-------- Data to use

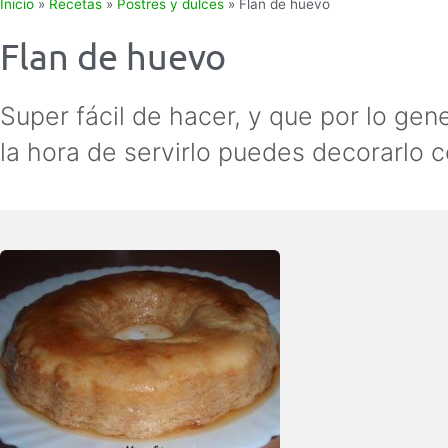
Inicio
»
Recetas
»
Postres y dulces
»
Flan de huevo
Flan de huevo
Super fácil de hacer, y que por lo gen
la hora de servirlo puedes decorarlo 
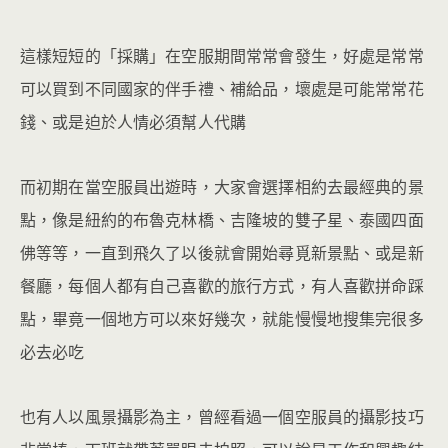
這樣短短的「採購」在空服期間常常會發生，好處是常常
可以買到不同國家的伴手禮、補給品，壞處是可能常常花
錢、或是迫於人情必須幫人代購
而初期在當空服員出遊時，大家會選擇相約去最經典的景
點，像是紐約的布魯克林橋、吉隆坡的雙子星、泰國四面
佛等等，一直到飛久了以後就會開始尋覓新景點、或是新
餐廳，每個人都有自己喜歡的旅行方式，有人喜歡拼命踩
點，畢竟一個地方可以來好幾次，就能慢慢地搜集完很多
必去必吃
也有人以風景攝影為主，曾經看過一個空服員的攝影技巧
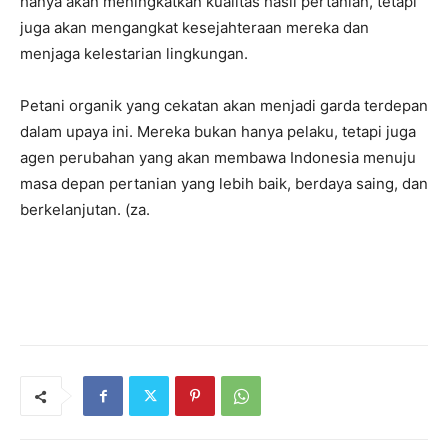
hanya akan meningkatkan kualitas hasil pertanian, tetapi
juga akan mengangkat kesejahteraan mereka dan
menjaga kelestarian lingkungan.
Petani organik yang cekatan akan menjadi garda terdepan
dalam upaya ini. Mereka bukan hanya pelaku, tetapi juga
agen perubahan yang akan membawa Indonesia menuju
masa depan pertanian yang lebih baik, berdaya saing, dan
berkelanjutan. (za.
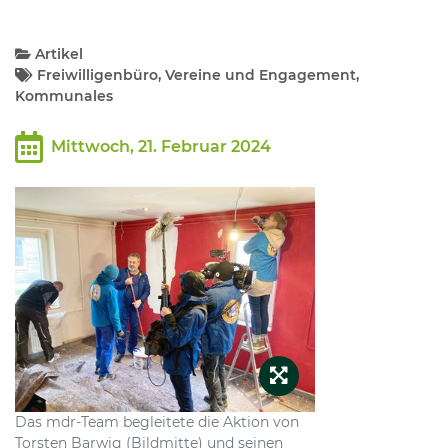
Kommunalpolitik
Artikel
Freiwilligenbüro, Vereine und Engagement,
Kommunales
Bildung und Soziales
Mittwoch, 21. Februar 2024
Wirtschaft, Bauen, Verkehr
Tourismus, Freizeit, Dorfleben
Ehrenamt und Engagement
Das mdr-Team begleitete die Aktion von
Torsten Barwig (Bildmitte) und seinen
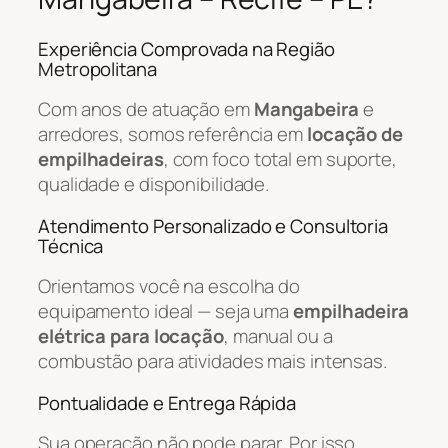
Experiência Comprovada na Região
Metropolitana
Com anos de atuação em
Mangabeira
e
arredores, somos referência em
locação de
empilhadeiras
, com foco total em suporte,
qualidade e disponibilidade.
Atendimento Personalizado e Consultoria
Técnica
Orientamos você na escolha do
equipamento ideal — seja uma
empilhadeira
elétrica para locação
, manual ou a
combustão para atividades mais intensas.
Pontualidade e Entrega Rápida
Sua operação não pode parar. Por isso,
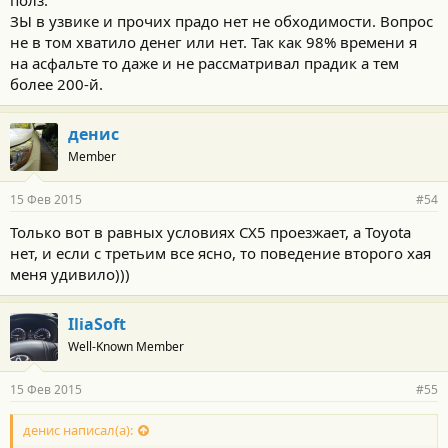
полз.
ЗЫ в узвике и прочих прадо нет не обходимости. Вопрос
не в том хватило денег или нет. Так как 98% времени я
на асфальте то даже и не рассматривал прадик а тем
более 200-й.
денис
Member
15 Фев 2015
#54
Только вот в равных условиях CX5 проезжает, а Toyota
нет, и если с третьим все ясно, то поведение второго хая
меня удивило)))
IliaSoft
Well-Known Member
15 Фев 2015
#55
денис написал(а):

----------------

• _What the task requires_
The answer should be the full material above, printed exactly, with no pictures in it.

• _Written response_
Inicio
»
Recetas
»
Postres y dulces
»
Flan de huevo
Flan de huevo
Super fácil de hacer, y que por lo gen
la hora de servirlo puedes decorarlo 
這樣短短的「採購」在空服期間常常會發生，好處是常常
可以買到不同國家的伴手禮、補給品，壞處是可能常常花
錢、或是迫於人情必須幫人代購
而初期在當空服員出遊時，大家會選擇相約去最經典的景
點，像是紐約的布魯克林橋、吉隆坡的雙子星、泰國四面
佛等等，一直到飛久了以後就會開始尋覓新景點、或是新
餐廳，每個人都有自己喜歡的旅行方式，有人喜歡拼命踩
點，畢竟一個地方可以來好幾次，就能慢慢地搜集完很多
必去必吃
也有人以風景攝影為主，曾經看過一個空服員的攝影技巧
hanya akan meningkatkan kualitas hasil pertanian, tetapi
juga akan mengangkat kesejahteraan mereka dan
menjaga kelestarian lingkungan.
Petani organik yang cekatan akan menjadi garda terdepan
dalam upaya ini. Mereka bukan hanya pelaku, tetapi juga
agen perubahan yang akan membawa Indonesia menuju
masa depan pertanian yang lebih baik, berdaya saing, dan
berkelanjutan. (za.
Kommunalpolitik
Artikel
Freiwilligenbüro, Vereine und Engagement,
Kommunales
Bildung und Soziales
Mittwoch, 21. Februar 2024
Wirtschaft, Bauen, Verkehr
Tourismus, Freizeit, Dorfleben
Ehrenamt und Engagement
Das mdr-Team begleitete die Aktion von
Torsten Barwig (Bildmitte) und seinen
Experiência Comprovada na Região
Metropolitana
Com anos de atuação em
Mangabeira
e
arredores, somos referência em
locação de
empilhadeiras
, com foco total em suporte,
qualidade e disponibilidade.
Atendimento Personalizado e Consultoria
Técnica
Orientamos você na escolha do
equipamento ideal — seja uma
empilhadeira
elétrica para locação
, manual ou a
combustão para atividades mais intensas.
Pontualidade e Entrega Rápida
Sua operação não pode parar. Por isso,
полз.
ЗЫ в узвике и прочих прадо нет не обходимости. Вопрос
не в том хватило денег или нет. Так как 98% времени я
на асфальте то даже и не рассматривал прадик а тем
более 200-й.
денис
Member
15 Фев 2015
#54
Только вот в равных условиях CX5 проезжает, а Toyota
нет, и если с третьим все ясно, то поведение второго хая
меня удивило)))
IliaSoft
Well-Known Member
15 Фев 2015
#55
денис написал(а):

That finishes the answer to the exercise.